Semantic Network

A semantic network represents knowledge as a graph: nodes stand for concepts or objects, and labeled links between them stand for relationships. A node for “canary” might link to “bird” by an is-a relationship, and “bird” might link to “can fly” by a property relationship. To find out whether a canary can fly, a program follows the links upward and inherits the property from “bird.” This simple structure captures the kind of organized, associative knowledge that plain lists of facts do not.

The idea was pioneered by M. Ross Quillian, who introduced semantic networks in his work on human semantic memory at Carnegie in the mid-1960s, with his doctoral research dated to 1966. Quillian wanted to model how people store and retrieve the meanings of words. He proposed that the meaning of a word is captured by its web of connections to other words, and he modeled memory search as activity spreading outward from two concepts until their paths intersect, an idea later called spreading activation. The approach was psychologically motivated as much as it was a piece of engineering.

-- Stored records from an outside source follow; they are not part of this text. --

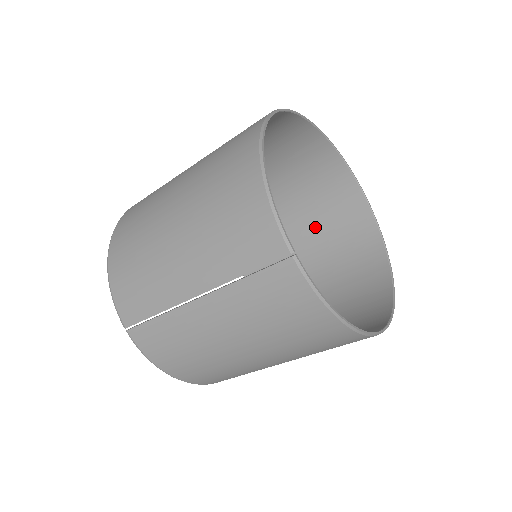
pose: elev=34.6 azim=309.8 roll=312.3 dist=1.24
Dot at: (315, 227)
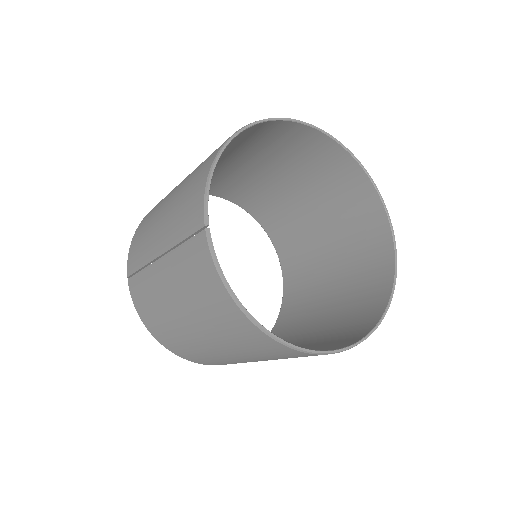
Dot at: (345, 256)
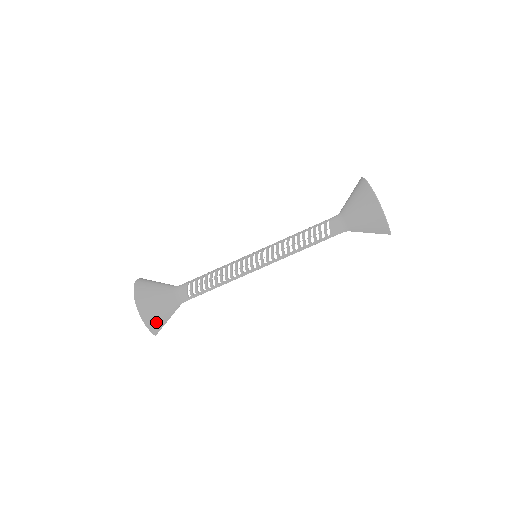
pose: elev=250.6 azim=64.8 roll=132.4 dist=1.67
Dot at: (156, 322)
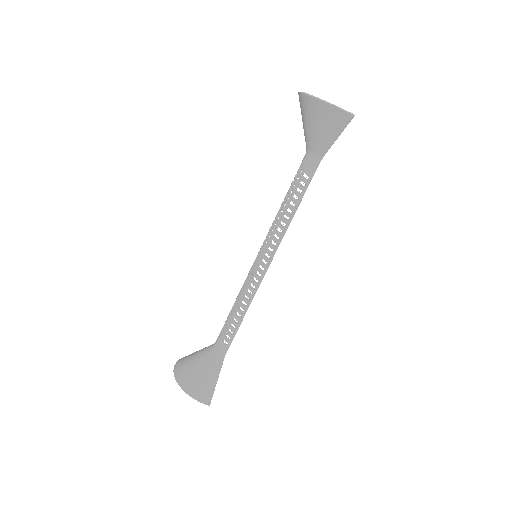
Dot at: (201, 388)
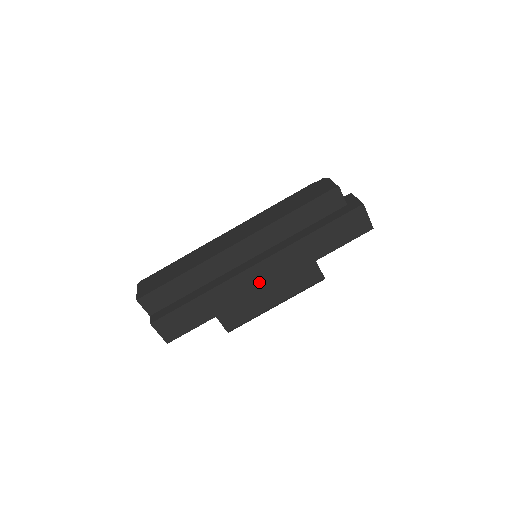
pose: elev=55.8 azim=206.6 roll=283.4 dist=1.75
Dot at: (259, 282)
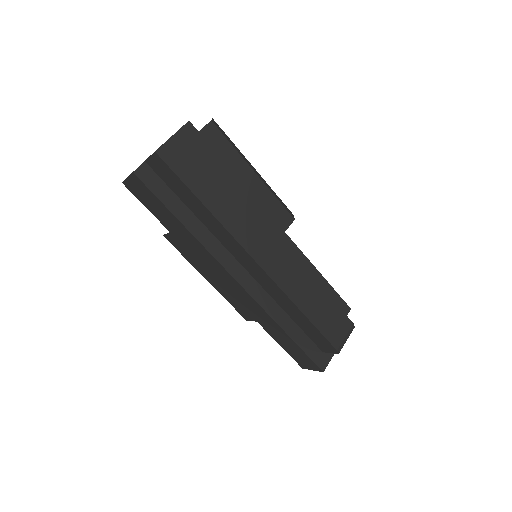
Dot at: (222, 279)
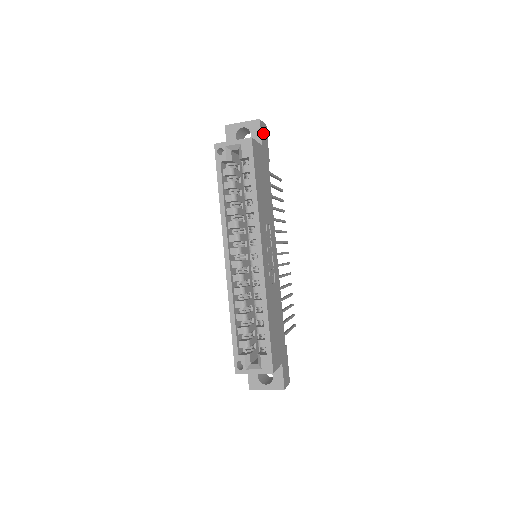
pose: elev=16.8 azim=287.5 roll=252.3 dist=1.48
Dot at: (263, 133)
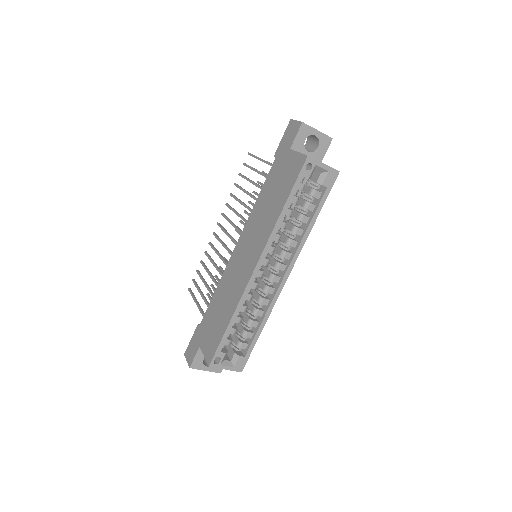
Dot at: occluded
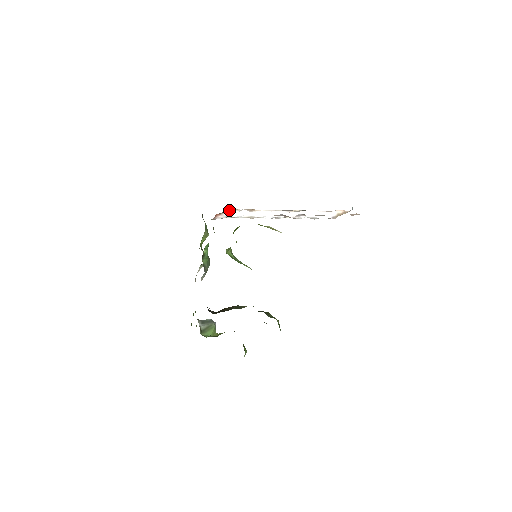
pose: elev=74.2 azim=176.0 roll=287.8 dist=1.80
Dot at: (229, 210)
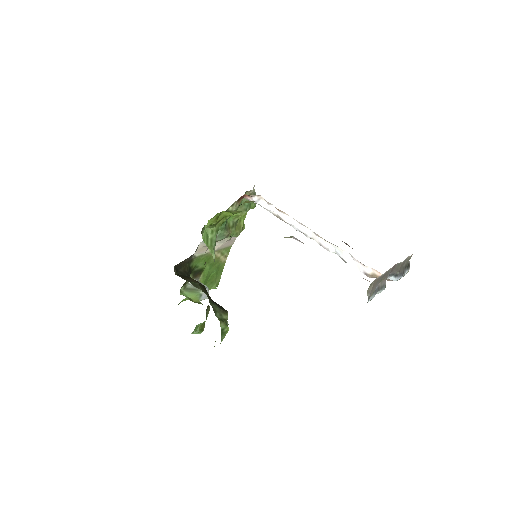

Semantic networks became a major branch of knowledge representation in symbolic AI, sitting alongside Minsky’s frames and logic-based methods. Researchers later sharpened the distinction between networks that define concepts and networks that assert particular facts, work that led to description logics and formal ontologies.

Why business readers should care: the semantic network is the direct ancestor of the knowledge graph, the entity-and-relationship structure that organizes web search results, product catalogs, fraud-detection links, and the factual grounding behind many AI assistants.